======== Passage ========

- Ranjangaon Khurd Location in Maharashtra, India
- Coordinates: 19°41′10″N 74°32′11″E﻿ / ﻿19.68611°N 74.53639°E
- Country: India
- State: Maharashtra
- District: Ahmednagar
- Taluka: Rahata

Government
- • Type: Panchayati raj
- • Body: Grampanchayat

Population (2011)
- • Total: 4,783

Languages
- • Official: Marathi
- Time zone: UTC+5:30 (IST)
- PIN: 413719
- Telephone code: 02423
- Vehicle registration: MH-17

= Ranjangaon Khurd =

Village in Maharashtra

Ranjangaon Khurd is a village in Rahata taluka of Ahmednagar district in the Indian state of Maharashtra.

==Population==
As per 2011 census, population of village is 4,783, of which 2,507 are males and 2,276 are females.

======== Information shown ========

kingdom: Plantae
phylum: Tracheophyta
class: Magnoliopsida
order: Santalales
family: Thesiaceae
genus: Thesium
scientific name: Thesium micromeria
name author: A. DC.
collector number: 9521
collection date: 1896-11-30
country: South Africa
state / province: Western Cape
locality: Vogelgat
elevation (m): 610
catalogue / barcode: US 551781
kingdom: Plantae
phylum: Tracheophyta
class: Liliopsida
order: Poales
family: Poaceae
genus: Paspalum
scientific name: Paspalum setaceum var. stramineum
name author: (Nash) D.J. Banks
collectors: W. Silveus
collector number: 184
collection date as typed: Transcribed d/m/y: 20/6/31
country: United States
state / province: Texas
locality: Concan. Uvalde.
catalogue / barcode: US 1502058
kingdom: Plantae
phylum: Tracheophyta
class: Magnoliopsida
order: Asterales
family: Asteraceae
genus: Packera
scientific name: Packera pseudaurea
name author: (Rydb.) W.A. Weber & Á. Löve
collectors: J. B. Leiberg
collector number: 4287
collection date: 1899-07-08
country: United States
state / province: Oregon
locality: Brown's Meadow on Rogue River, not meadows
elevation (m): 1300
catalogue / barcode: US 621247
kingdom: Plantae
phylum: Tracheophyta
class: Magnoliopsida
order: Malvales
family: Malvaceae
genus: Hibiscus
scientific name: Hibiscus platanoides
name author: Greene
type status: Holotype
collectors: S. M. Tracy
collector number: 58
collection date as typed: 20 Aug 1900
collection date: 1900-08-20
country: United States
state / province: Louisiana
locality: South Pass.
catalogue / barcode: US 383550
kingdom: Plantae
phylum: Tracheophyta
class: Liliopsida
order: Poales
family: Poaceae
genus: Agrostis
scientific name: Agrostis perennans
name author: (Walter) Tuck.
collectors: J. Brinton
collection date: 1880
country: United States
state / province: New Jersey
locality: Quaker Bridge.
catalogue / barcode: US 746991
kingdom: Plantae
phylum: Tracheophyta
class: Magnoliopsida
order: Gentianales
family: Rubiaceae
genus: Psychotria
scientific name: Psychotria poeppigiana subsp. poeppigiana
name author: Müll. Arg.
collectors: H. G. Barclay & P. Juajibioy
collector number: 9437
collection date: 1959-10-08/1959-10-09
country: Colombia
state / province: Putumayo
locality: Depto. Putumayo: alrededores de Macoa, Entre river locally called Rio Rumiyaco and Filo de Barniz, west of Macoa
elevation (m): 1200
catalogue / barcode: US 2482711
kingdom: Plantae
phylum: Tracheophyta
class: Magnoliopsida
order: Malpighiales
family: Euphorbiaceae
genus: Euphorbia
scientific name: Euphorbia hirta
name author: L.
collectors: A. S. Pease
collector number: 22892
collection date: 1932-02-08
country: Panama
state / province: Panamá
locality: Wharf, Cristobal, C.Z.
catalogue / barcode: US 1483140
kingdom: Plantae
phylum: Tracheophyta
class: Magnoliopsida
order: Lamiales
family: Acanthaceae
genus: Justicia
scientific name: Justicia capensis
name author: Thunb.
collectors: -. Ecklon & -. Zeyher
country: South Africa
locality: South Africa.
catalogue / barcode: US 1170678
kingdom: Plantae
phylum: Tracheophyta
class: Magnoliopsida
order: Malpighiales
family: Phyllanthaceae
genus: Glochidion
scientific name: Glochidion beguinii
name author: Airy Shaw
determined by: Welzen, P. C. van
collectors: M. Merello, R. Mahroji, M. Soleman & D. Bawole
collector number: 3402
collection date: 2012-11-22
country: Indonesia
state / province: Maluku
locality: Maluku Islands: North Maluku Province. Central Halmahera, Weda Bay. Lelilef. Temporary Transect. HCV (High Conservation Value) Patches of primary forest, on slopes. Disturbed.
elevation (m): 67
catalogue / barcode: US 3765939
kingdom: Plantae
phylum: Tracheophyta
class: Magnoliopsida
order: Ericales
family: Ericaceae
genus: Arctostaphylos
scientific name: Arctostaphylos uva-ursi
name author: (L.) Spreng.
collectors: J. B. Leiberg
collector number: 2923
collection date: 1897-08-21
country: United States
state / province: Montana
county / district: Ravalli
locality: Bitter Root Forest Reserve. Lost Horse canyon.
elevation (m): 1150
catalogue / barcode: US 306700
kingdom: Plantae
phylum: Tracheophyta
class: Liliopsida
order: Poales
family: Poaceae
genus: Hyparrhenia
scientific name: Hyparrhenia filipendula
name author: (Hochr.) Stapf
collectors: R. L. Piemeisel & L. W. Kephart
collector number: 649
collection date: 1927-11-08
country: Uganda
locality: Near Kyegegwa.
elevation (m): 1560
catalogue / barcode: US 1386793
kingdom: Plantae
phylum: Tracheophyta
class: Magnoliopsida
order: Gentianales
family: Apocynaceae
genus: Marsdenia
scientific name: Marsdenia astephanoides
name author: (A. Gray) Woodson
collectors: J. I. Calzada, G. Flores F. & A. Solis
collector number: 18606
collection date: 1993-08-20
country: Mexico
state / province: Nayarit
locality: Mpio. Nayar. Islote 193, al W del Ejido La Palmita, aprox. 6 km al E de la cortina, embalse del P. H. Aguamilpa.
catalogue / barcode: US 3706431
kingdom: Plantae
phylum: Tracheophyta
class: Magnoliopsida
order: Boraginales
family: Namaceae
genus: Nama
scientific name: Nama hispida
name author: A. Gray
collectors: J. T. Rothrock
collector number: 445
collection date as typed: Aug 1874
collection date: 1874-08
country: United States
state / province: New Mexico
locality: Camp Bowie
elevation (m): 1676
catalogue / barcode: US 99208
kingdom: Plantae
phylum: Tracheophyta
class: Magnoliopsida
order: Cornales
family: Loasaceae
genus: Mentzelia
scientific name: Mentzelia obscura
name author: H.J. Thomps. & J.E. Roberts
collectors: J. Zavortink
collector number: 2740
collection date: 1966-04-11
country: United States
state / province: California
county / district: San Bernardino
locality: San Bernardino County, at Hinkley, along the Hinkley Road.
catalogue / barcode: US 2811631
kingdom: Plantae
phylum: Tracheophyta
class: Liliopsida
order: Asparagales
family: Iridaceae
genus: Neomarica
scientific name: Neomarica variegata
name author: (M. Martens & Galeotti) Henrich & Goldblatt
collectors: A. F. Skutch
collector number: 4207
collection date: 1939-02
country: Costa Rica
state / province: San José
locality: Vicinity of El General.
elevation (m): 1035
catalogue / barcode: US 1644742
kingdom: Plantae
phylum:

========

_Exercise requirements:_
1. In the village article, take the part that opens with "- PIN: 413719" and closes with "state of Maharashtra.", and write it out again with "Ahmednagar" renamed to "Ahilyanagar".
2. Carry the village article on from its last sentence.

_Task-by-task outputs:_
1.
- PIN: 413719
- Telephone code: 02423
- Vehicle registration: MH-17

= Ranjangaon Khurd =

Village in Maharashtra

Ranjangaon Khurd is a village in Rahata taluka of Ahilyanagar district in the Indian state of Maharashtra.

2.
==Economy==
Main occupation of village is agriculture and allied work. Pd. Dr. Vitthalrao Vikhe Patil S.S.K. Ltd. (Shree Ganesh Unit), a sugar factory is located near a village.

==Transport==
===Road===
Village is located near Shirdi - Shani Shingnapur highway.

===Rail===
Chitali railway station is the nearest railway station to a village.

===Air===
Shirdi Airport is the nearest airport to a village.